### Prompt
Your answer must be a word-for-word copy of the listing, with all pictures excluded.

### Data provided
##########

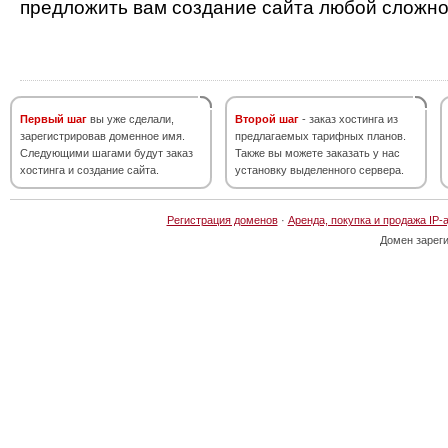
предложить вам создание сайта любой сложно
Первый шаг
вы уже сделали,
Второй шаг
- заказ хостинга из
зарегистрировав доменное имя.
предлагаемых тарифных планов.
Следующими шагами будут заказ
Также вы можете заказать у нас
хостинга и создание сайта.
установку выделенного сервера.
Регистрация доменов
·
Аренда, покупка и продажа IP-
Домен зарег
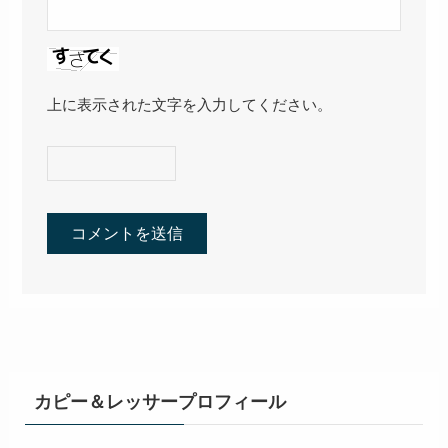
上に表示された文字を入力してください。
カピー＆レッサープロフィール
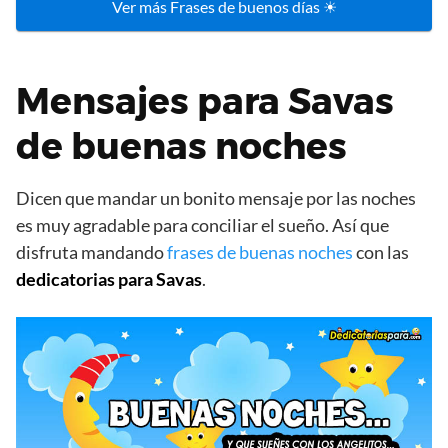
Ver más Frases de buenos días ☀
Mensajes para Savas
de buenas noches
Dicen que mandar un bonito mensaje por las noches
es muy agradable para conciliar el sueño. Así que
disfruta mandando
frases de buenas noches
con las
dedicatorias para Savas
.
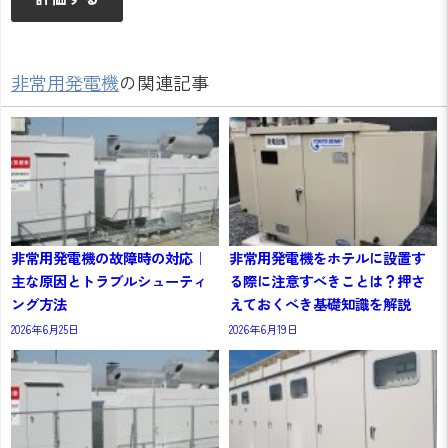
非常用発電機
の関連記事
非常用発電機の故障時の対応｜
非常用発電機をホテルに設置す
主な原因とトラブルシューティ
る際に注意すべきことは？押さ
ング方法
えておくべき基礎知識を解説
2026年6月25日
2026年6月19日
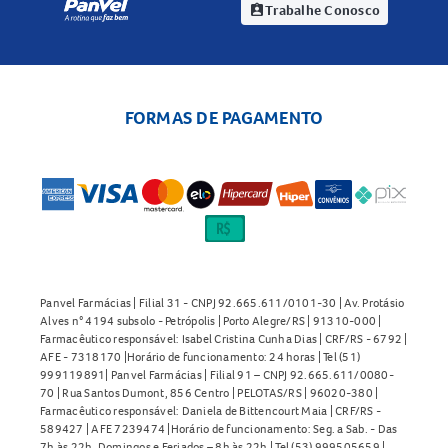
Trabalhe Conosco
assignment_ind
FORMAS DE PAGAMENTO
Panvel Farmácias | Filial 31 - CNPJ 92.665.611/0101-30 | Av. Protásio
Alves n° 4194 subsolo - Petrópolis | Porto Alegre/RS | 91310-000 |
Farmacêutico responsável: Isabel Cristina Cunha Dias | CRF/RS - 6792 |
AFE - 7318170 |Horário de funcionamento: 24 horas | Tel (51)
999119891| Panvel Farmácias | Filial 91 – CNPJ 92.665.611/0080-
70 | Rua Santos Dumont, 856 Centro | PELOTAS/RS | 96020-380 |
Farmacêutico responsável: Daniela de Bittencourt Maia | CRF/RS -
589427 | AFE 7239474 |Horário de funcionamento: Seg. a Sab. - Das
7h às 22h. Domingos e Feriados – 8h às 22h | Tel (53) 999505659 |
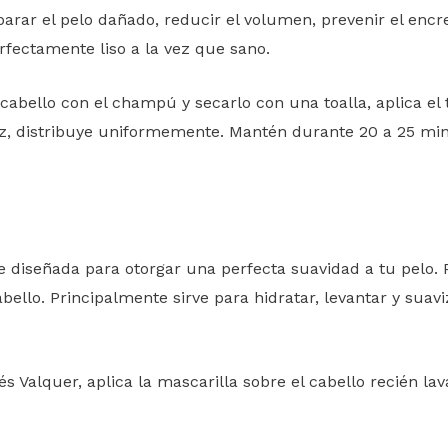
arar el pelo dañado, reducir el volumen, prevenir el encr
rfectamente liso a la vez que sano.
abello con el champú y secarlo con una toalla, aplica el 
aíz, distribuye uniformemente. Mantén durante 20 a 25 m
e diseñada para otorgar una perfecta suavidad a tu pelo.
ello. Principalmente sirve para hidratar, levantar y suaviz
és Valquer, aplica la mascarilla sobre el cabello recién l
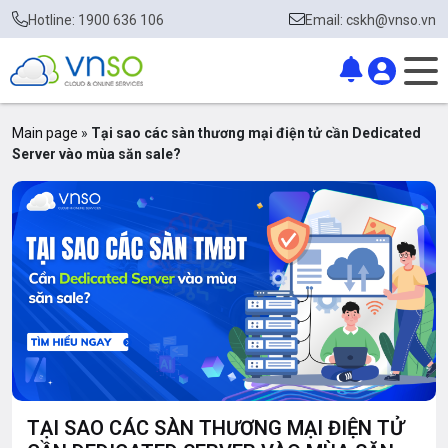
Hotline: 1900 636 106
Email: cskh@vnso.vn
Main page
»
Tại sao các sàn thương mại điện tử cần Dedicated
Server vào mùa săn sale?
TẠI SAO CÁC SÀN THƯƠNG MẠI ĐIỆN TỬ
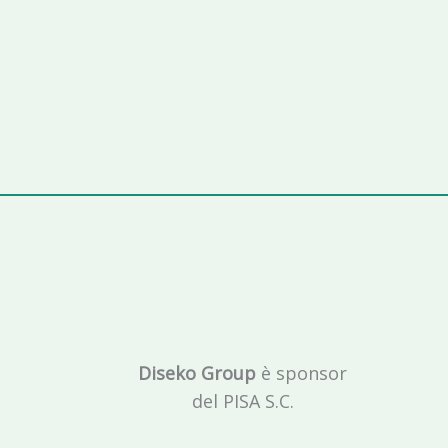
Diseko Group
è sponsor
del PISA S.C.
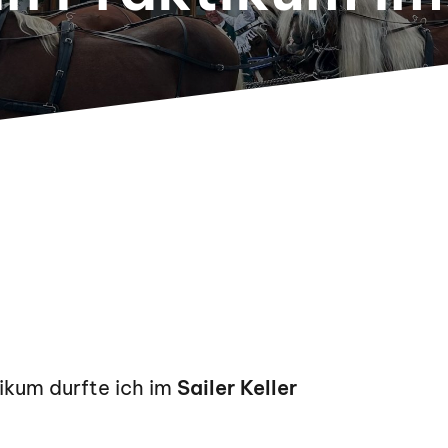
tikum durfte ich im
Sailer Keller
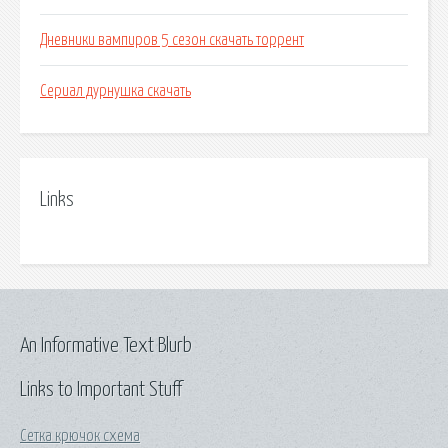
Дневники вампиров 5 сезон скачать торрент
Сериал дурнушка скачать
Links
An Informative Text Blurb
Links to Important Stuff
Сетка крючок схема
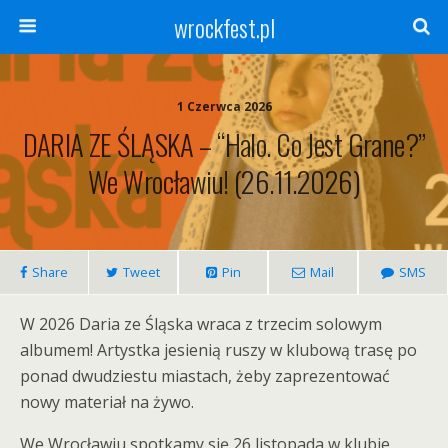
wrockfest.pl
1 Czerwca 2026
DARIA ZE ŚLĄSKA – “Halo. Co Jest Grane?”
We Wrocławiu! (26.11.2026)
Share
Tweet
Pin
Mail
SMS
W 2026 Daria ze Śląska wraca z trzecim solowym
albumem! Artystka jesienią ruszy w klubową trasę po
ponad dwudziestu miastach, żeby zaprezentować
nowy materiał na żywo.
We Wrocławiu spotkamy się 26 listopada w klubie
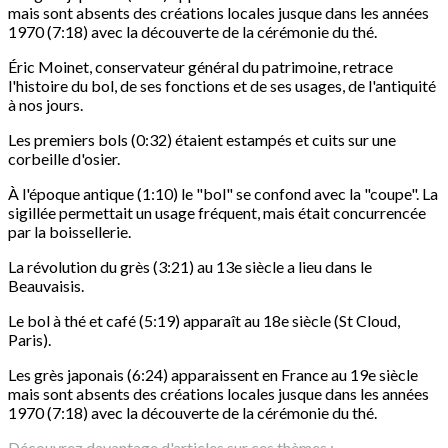
mais sont absents des créations locales jusque dans les années
1970 (7:18) avec la découverte de la cérémonie du thé.
Éric Moinet, conservateur général du patrimoine, retrace
l'histoire du bol, de ses fonctions et de ses usages, de l'antiquité
à nos jours.
Les premiers bols (0:32) étaient estampés et cuits sur une
corbeille d'osier.
À l'époque antique (1:10) le "bol" se confond avec la "coupe". La
sigillée permettait un usage fréquent, mais était concurrencée
par la boissellerie.
La révolution du grès (3:21) au 13e siècle a lieu dans le
Beauvaisis.
Le bol à thé et café (5:19) apparaît au 18e siècle (St Cloud,
Paris).
Les grès japonais (6:24) apparaissent en France au 19e siècle
mais sont absents des créations locales jusque dans les années
1970 (7:18) avec la découverte de la cérémonie du thé.
Découvrez davantage d'articles sur ces thèmes :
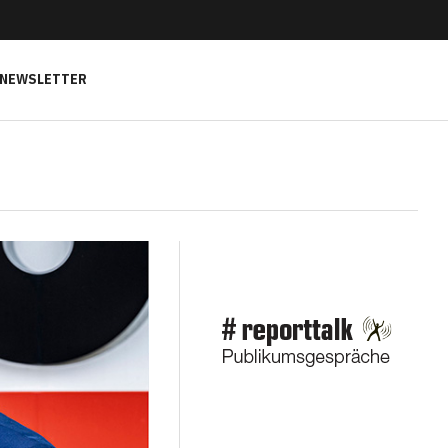
NEWSLETTER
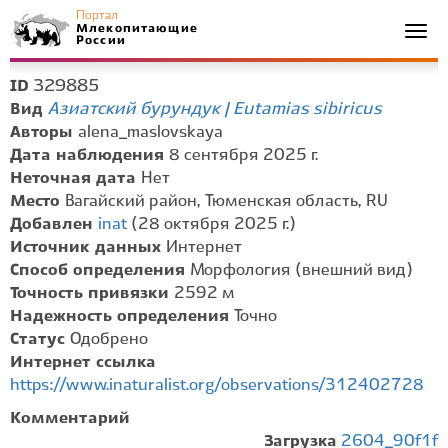
Портал
Млекопитающие
Togg
России
navi
329885
ID
Азиатский бурундук | Eutamias sibiricus
Вид
Авторы
alena_maslovskaya
Дата наблюдения
8 сентября 2025 г.
Неточная дата
Нет
Место
Вагайский район, Тюменская область, RU
Добавлен
inat
(28 октября 2025 г.)
Источник данных
Интернет
Способ определения
Морфология (внешний вид)
Точность привязки
2592 м
Надежность определения
Точно
Статус
Одобрено
Интернет ссылка
https://www.inaturalist.org/observations/312402728
Комментарий
Загрузка
2604_90f1f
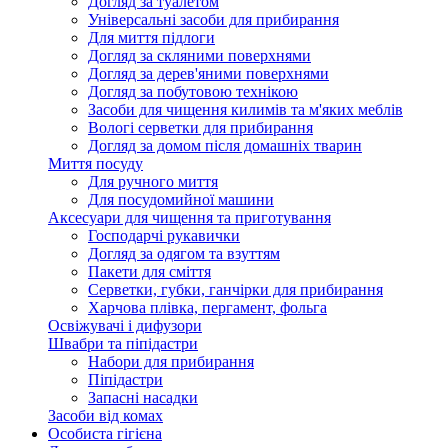
Догляд за туалетом
Універсальні засоби для прибирання
Для миття підлоги
Догляд за скляними поверхнями
Догляд за дерев'яними поверхнями
Догляд за побутовою технікою
Засоби для чищення килимів та м'яких меблів
Вологі серветки для прибирання
Догляд за домом після домашніх тварин
Миття посуду
Для ручного миття
Для посудомийної машини
Аксесуари для чищення та приготування
Господарчі рукавички
Догляд за одягом та взуттям
Пакети для сміття
Серветки, губки, ганчірки для прибирання
Харчова плівка, пергамент, фольга
Освіжувачі і дифузори
Швабри та піпідастри
Набори для прибирання
Піпідастри
Запасні насадки
Засоби від комах
Особиста гігієна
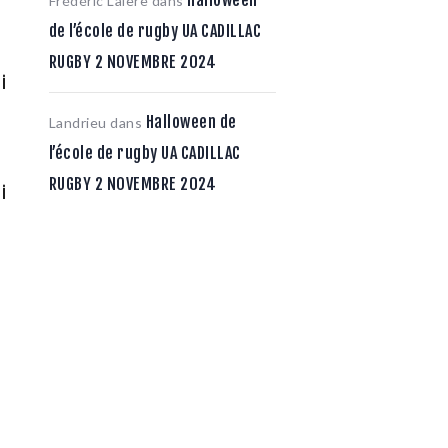
Frédéric Lalère
dans
de l’école de rugby UA CADILLAC
RUGBY 2 NOVEMBRE 2024
i
Halloween de
Landrieu
dans
l’école de rugby UA CADILLAC
RUGBY 2 NOVEMBRE 2024
i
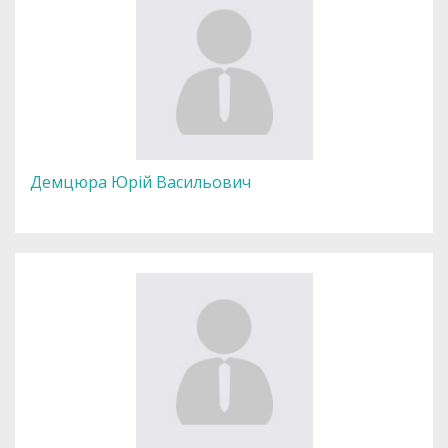
Демцюра Юрій Васильович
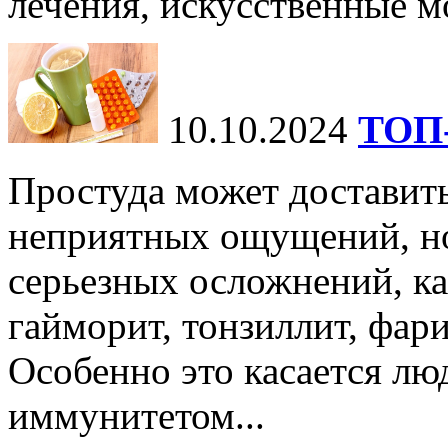
лечения, искусственные мо
10.10.2024
ТОП-
Простуда может доставить
неприятных ощущений, но
серьезных осложнений, ка
гайморит, тонзиллит, фари
Особенно это касается лю
иммунитетом...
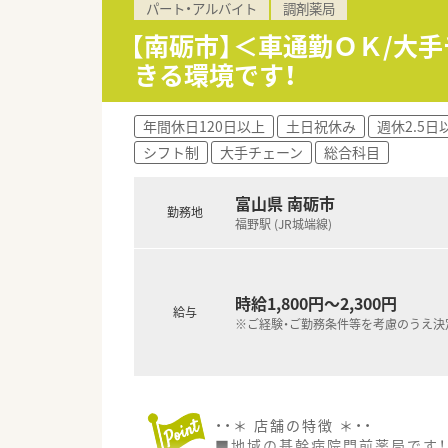
パート・アルバイト
調剤薬局
【南砺市】＜車通勤ＯＫ/大
きる環境です！
年間休日120日以上
土日祝休み
週休2.5日
シフト制
大手チェーン
総合科目
富山県 南砺市
勤務地
福野駅 (JR城端線)
時給1,800円～2,300円
給与
※ご経験・ご勤務条件等を考慮のうえ決
・・＊ 店舗の特徴 ＊・・
■地域の基幹病院門前薬局です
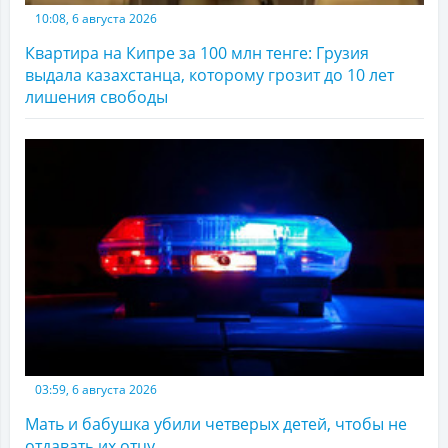
10:08, 6 августа 2026
Квартира на Кипре за 100 млн тенге: Грузия
выдала казахстанца, которому грозит до 10 лет
лишения свободы
03:59, 6 августа 2026
Мать и бабушка убили четверых детей, чтобы не
отдавать их отцу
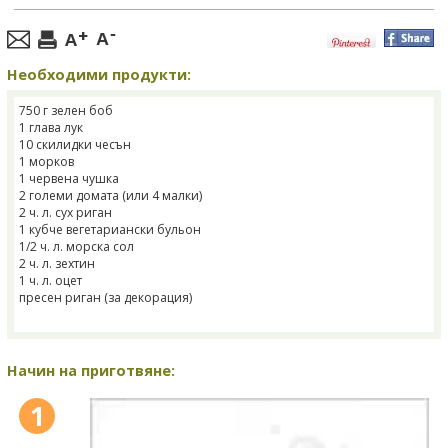
Необходими продукти:
750 г зелен боб
1 глава лук
10 скилидки чесън
1 морков
1 червена чушка
2 големи домата (или 4 малки)
2 ч. л. сух риган
1 кубче вегетариански бульон
1/2 ч. л. морска сол
2 ч. л. зехтин
1 ч. л. оцет
пресен риган (за декорация)
Начин на приготвяне:
1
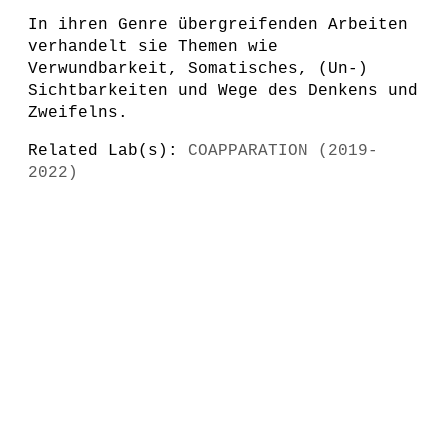
In ihren Genre übergreifenden Arbeiten
verhandelt sie Themen wie
Verwundbarkeit, Somatisches, (Un-)
Sichtbarkeiten und Wege des Denkens und
Zweifelns.
Related Lab(s):
COAPPARATION (2019-
2022)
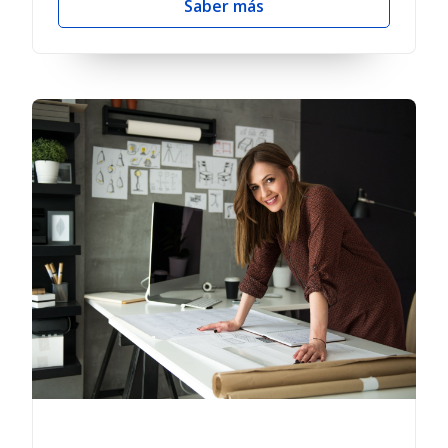
Saber más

##########

### Answer section
предложить вам создание сайта любой сложно
Первый шаг
вы уже сделали,
Второй шаг
- заказ хостинга из
зарегистрировав доменное имя.
предлагаемых тарифных планов.
Следующими шагами будут заказ
Также вы можете заказать у нас
хостинга и создание сайта.
установку выделенного сервера.
Регистрация доменов
·
Аренда, покупка и продажа IP-
Домен зарег
上に表示された文字を入力してください。
カピー＆レッサープロフィール
Ver más Frases de buenos días ☀
Mensajes para Savas
de buenas noches
Dicen que mandar un bonito mensaje por las noches
es muy agradable para conciliar el sueño. Así que
disfruta mandando
frases de buenas noches
con las
dedicatorias para Savas
.
非常用発電機
の関連記事
非常用発電機の故障時の対応｜
非常用発電機をホテルに設置す
主な原因とトラブルシューティ
る際に注意すべきことは？押さ
ング方法
えておくべき基礎知識を解説
2026年6月25日
2026年6月19日
Trabalhe Conosco
assignment_ind
FORMAS DE PAGAMENTO
Panvel Farmácias | Filial 31 - CNPJ 92.665.611/0101-30 | Av. Protásio
Alves n° 4194 subsolo - Petrópolis | Porto Alegre/RS | 91310-000 |
Farmacêutico responsável: Isabel Cristina Cunha Dias | CRF/RS - 6792 |
AFE - 7318170 |Horário de funcionamento: 24 horas | Tel (51)
999119891| Panvel Farmácias | Filial 91 – CNPJ 92.665.611/0080-
70 | Rua Santos Dumont, 856 Centro | PELOTAS/RS | 96020-380 |
Farmacêutico responsável: Daniela de Bittencourt Maia | CRF/RS -
589427 | AFE 7239474 |Horário de funcionamento: Seg. a Sab. - Das
7h às 22h. Domingos e Feriados – 8h às 22h | Tel (53) 999505659 |
arar el pelo dañado, reducir el volumen, prevenir el encr
rfectamente liso a la vez que sano.
abello con el champú y secarlo con una toalla, aplica el 
aíz, distribuye uniformemente. Mantén durante 20 a 25 m
e diseñada para otorgar una perfecta suavidad a tu pelo.
ello. Principalmente sirve para hidratar, levantar y suaviz
és Valquer, aplica la mascarilla sobre el cabello recién l
Hotline: 1900 636 106
Email: cskh@vnso.vn
Main page
»
Tại sao các sàn thương mại điện tử cần Dedicated
Server vào mùa săn sale?
TẠI SAO CÁC SÀN THƯƠNG MẠI ĐIỆN TỬ
Diseko Group
è sponsor
del PISA S.C.
tikum durfte ich im
Sailer Keller
Дневники вампиров 5 сезон скачать торрент
Сериал дурнушка скачать
Links
An Informative Text Blurb
Links to Important Stuff
Сетка крючок схема
wrockfest.pl
1 Czerwca 2026
DARIA ZE ŚLĄSKA – “Halo. Co Jest Grane?”
We Wrocławiu! (26.11.2026)
Share
Tweet
Pin
Mail
SMS
W 2026 Daria ze Śląska wraca z trzecim solowym
albumem! Artystka jesienią ruszy w klubową trasę po
ponad dwudziestu miastach, żeby zaprezentować
nowy materiał na żywo.
We Wrocławiu spotkamy się 26 listopada w klubie
mais sont absents des créations locales jusque dans les années
1970 (7:18) avec la découverte de la cérémonie du thé.
Éric Moinet, conservateur général du patrimoine, retrace
l'histoire du bol, de ses fonctions et de ses usages, de l'antiquité
à nos jours.
Les premiers bols (0:32) étaient estampés et cuits sur une
corbeille d'osier.
À l'époque antique (1:10) le "bol" se confond avec la "coupe". La
sigillée permettait un usage fréquent, mais était concurrencée
par la boissellerie.
La révolution du grès (3:21) au 13e siècle a lieu dans le
Beauvaisis.
Le bol à thé et café (5:19) apparaît au 18e siècle (St Cloud,
Paris).
Les grès japonais (6:24) apparaissent en France au 19e siècle
mais sont absents des créations locales jusque dans les années
1970 (7:18) avec la découverte de la cérémonie du thé.
Découvrez davantage d'articles sur ces thèmes :
NEWSLETTER
Портал
Млекопитающие
Togg
России
navi
329885
ID
Азиатский бурундук | Eutamias sibiricus
Вид
Авторы
alena_maslovskaya
Дата наблюдения
8 сентября 2025 г.
Неточная дата
Нет
Место
Вагайский район, Тюменская область, RU
Добавлен
inat
(28 октября 2025 г.)
Источник данных
Интернет
Способ определения
Морфология (внешний вид)
Точность привязки
2592 м
Надежность определения
Точно
Статус
Одобрено
Интернет ссылка
https://www.inaturalist.org/observations/312402728
Комментарий
Загрузка
2604_90f1f
Догляд за туалетом
Універсальні засоби для прибирання
Для миття підлоги
Догляд за скляними поверхнями
Догляд за дерев'яними поверхнями
Догляд за побутовою технікою
Засоби для чищення килимів та м'яких меблів
Вологі серветки для прибирання
Догляд за домом після домашніх тварин
Миття посуду
Для ручного миття
Для посудомийної машини
Аксесуари для чищення та приготування
Господарчі рукавички
Догляд за одягом та взуттям
Пакети для сміття
Серветки, губки, ганчірки для прибирання
Харчова плівка, пергамент, фольга
Освіжувачі і дифузори
Швабри та піпідастри
Набори для прибирання
Піпідастри
Запасні насадки
Засоби від комах
Особиста гігієна
Frédéric Lalère
dans
de l’école de rugby UA CADILLAC
RUGBY 2 NOVEMBRE 2024
i
Halloween de
Landrieu
dans
l’école de rugby UA CADILLAC
RUGBY 2 NOVEMBRE 2024
i
Демцюра Юрій Васильович
лечения, искусственные мо
10.10.2024
ТОП-
Простуда может доставить
неприятных ощущений, но
серьезных осложнений, ка
гайморит, тонзиллит, фари
Особенно это касается лю
иммунитетом...
パート・アルバイト
調剤薬局
【南砺市】＜車通勤ＯＫ/大
きる環境です！
年間休日120日以上
土日祝休み
週休2.5日
シフト制
大手チェーン
総合科目
富山県 南砺市
勤務地
福野駅 (JR城端線)
時給1,800円～2,300円
給与
※ご経験・ご勤務条件等を考慮のうえ決
・・＊ 店舗の特徴 ＊・・
■地域の基幹病院門前薬局です
10:08, 6 августа 2026
Квартира на Кипре за 100 млн тенге: Грузия
выдала казахстанца, которому грозит до 10 лет
лишения свободы
03:59, 6 августа 2026
Мать и бабушка убили четверых детей, чтобы не
отдавать их отцу
Необходими продукти:
750 г зелен боб
1 глава лук
10 скилидки чесън
1 морков
1 червена чушка
2 големи домата (или 4 малки)
2 ч. л. сух риган
1 кубче вегетариански бульон
1/2 ч. л. морска сол
2 ч. л. зехтин
1 ч. л. оцет
пресен риган (за декорация)
Начин на приготвяне:
1
In ihren Genre übergreifenden Arbeiten
verhandelt sie Themen wie
Verwundbarkeit, Somatisches, (Un-)
Sichtbarkeiten und Wege des Denkens und
Zweifelns.
Related Lab(s):
COAPPARATION (2019-
2022)
Saber más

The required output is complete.